PROBLEM TO WORK ON — From the records below, copy out each line that has the word "धनजनप".
--- START ---
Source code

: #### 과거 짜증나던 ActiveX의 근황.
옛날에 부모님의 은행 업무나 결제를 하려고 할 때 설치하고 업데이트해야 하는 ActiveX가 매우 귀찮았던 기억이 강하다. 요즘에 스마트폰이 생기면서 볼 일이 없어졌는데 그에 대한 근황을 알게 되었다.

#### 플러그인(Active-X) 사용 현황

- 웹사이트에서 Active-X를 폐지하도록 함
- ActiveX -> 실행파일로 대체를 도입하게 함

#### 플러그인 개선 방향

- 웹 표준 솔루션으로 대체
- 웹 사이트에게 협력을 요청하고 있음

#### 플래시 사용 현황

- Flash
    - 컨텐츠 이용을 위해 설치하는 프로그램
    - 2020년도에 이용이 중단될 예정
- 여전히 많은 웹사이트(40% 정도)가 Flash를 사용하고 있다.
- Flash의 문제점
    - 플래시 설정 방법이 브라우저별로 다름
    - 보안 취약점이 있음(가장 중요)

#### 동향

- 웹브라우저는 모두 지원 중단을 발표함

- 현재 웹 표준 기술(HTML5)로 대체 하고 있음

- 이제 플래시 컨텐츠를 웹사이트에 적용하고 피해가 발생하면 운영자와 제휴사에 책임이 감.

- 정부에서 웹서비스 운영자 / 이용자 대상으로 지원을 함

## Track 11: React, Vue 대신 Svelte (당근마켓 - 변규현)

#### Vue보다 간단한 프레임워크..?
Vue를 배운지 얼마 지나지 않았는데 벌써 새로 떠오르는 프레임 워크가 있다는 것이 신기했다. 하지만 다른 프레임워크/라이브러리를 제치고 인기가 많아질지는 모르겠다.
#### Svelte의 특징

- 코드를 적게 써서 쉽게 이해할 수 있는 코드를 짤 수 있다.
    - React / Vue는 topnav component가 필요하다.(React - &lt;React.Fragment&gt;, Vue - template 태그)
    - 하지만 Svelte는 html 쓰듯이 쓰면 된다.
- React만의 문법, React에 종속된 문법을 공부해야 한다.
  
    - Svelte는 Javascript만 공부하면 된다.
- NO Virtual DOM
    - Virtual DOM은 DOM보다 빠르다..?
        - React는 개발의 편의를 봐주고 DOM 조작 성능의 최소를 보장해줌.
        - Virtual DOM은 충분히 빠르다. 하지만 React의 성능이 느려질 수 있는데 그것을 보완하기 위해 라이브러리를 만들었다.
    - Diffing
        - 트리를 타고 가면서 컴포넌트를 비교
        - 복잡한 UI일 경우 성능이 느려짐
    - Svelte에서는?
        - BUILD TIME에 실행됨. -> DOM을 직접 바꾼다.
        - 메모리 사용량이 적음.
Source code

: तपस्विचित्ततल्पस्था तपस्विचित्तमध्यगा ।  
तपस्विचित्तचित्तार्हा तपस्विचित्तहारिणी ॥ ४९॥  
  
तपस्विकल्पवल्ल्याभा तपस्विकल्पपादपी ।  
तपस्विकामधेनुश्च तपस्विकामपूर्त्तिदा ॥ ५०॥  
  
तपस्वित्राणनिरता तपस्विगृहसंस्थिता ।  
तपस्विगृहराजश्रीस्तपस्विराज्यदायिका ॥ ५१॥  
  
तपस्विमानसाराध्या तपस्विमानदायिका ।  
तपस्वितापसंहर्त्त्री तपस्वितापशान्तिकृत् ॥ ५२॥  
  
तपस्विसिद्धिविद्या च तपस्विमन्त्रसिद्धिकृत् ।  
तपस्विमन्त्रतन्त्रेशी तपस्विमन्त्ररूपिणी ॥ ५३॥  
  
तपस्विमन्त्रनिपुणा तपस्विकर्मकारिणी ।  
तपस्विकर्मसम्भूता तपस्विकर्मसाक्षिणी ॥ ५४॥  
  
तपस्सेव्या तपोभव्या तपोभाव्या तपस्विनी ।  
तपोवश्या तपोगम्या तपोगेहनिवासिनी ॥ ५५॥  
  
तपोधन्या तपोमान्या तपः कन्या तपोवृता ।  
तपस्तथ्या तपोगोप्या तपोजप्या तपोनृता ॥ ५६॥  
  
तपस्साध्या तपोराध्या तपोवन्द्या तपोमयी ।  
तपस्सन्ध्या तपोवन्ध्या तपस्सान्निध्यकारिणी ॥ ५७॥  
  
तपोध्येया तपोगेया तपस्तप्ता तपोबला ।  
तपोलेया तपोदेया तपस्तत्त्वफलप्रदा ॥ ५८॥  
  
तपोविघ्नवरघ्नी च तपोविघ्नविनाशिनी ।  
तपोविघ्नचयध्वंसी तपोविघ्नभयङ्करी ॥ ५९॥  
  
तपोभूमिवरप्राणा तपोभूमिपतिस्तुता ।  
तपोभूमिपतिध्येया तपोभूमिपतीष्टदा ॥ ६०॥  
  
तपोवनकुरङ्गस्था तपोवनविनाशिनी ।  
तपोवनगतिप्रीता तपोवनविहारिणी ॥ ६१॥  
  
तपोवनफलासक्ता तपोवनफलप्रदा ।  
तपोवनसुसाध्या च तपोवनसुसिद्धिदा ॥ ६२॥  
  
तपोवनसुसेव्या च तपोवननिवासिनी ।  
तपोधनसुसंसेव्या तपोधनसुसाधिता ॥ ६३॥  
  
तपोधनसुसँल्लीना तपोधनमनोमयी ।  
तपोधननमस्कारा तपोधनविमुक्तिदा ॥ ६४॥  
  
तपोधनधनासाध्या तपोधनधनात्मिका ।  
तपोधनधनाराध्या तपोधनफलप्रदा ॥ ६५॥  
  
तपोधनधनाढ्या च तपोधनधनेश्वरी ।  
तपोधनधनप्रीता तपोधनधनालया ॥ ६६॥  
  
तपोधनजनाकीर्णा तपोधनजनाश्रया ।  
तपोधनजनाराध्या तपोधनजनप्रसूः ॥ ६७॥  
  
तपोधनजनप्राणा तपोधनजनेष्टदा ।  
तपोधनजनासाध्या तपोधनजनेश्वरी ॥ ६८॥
--- END ---
WRITTEN ANSWER —
तपोधनजनाराध्या तपोधनजनप्रसूः ॥ ६७॥  
तपोधनजनप्राणा तपोधनजनेष्टदा ।  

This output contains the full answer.